The Partition of India in 1947 had a profound impact on Delhi's culinary scene. As refugees from Pakistan poured into the city, they brought with them their unique flavours and cooking techniques. This influx of new culinary traditions led to the creation of dishes like Dahi Bhalla, a yoghurt-based snack that originated in Lahore and became a Delhi staple.
Today, Delhi is a city of diverse culinary influences, with restaurants and street food vendors serving everything from traditional Mughlai cuisine to modern fusion dishes. The city's love for food is evident in its bustling markets, where the aromas of spices, bread, and street food waft through the air, tantalizing the senses.
One popular dish that reflects Delhi's modern culinary landscape is the Momos, a type of Tibetan dumpling that has become a city favourite. These steamed or fried dumplings are filled with a variety of ingredients, from traditional Tibetan spices to modern twists like chicken and cheese. The Momos are a testament to Delhi's ability to absorb and adapt new culinary traditions, making them an integral part of the city's food culture.

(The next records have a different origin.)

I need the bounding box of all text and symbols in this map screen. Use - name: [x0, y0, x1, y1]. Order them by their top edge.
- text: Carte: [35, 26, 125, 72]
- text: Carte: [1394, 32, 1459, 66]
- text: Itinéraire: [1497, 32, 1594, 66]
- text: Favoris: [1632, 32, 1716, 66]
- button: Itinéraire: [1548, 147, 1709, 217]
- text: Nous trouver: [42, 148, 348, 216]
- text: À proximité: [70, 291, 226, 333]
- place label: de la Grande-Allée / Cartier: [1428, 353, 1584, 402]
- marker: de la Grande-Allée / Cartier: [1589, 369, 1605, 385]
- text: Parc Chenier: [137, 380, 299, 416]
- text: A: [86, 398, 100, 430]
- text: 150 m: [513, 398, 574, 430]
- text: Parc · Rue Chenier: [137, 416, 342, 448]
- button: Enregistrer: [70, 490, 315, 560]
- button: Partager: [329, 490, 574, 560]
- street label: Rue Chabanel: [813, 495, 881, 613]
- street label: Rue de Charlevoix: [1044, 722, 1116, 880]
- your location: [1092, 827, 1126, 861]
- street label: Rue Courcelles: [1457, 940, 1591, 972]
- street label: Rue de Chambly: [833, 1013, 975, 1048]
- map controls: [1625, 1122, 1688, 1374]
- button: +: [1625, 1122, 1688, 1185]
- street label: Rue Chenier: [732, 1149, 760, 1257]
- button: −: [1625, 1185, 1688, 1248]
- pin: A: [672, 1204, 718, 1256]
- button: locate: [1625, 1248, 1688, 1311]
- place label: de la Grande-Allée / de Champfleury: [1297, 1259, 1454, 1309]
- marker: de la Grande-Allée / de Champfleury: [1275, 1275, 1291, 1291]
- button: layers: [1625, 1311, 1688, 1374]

Delhi's history and food are intertwined, each informing and enriching the other. As a Delhiite, I'm proud to call this city my home, where every bite is a testament to the rich cultural heritage that has shaped our identity. Whether you're a foodie, a history buff, or simply a lover of all things Delhi, I hope this blog has taken you on a delicious journey through the city's culinary past. So come, join me on this gastronomic adventure, and let's savour the flavours of Delhi together!

In my personal, most humble opinion…here are the best places to eat in the best city of India
Chole Bhature - Nand di Hatti, Sadar Bazar: Honestly, their bhatura is comparatively light and easy to digest, probably due to the added semolina. However, the chhole is not the best, it could be improved.

Chaat - Raju Chaat, Ashok Vihar: They don't use onion or garlic, yet the chole are brilliant and are appetisingly coated with a flavorful spice mix. A must-try for chaat lovers!

South Indian - Mysore Cafe, near India Gate
Kebabs - Qureshis, Karims (Old Delhi): Qureshis offers a wide variety of kebabs, each one more delicious than the last. Karims, on the other hand, is a legendary spot for kebabs that will leave you craving for more.

Butter Chicken - Mughal Darbar (Rajendra Place) / Havemor (Pandara) / Sandoz, Kake da Hotel, Anand (CP): Mughal Darbar and Havemor serve a rich, creamy butter chicken that's hard to resist. Sandoz, Kake da Hotel, and Anand in CP offer a more rustic, old-school take on this Delhi favourite.
Have fun exploring one of the greatest cities in the world!!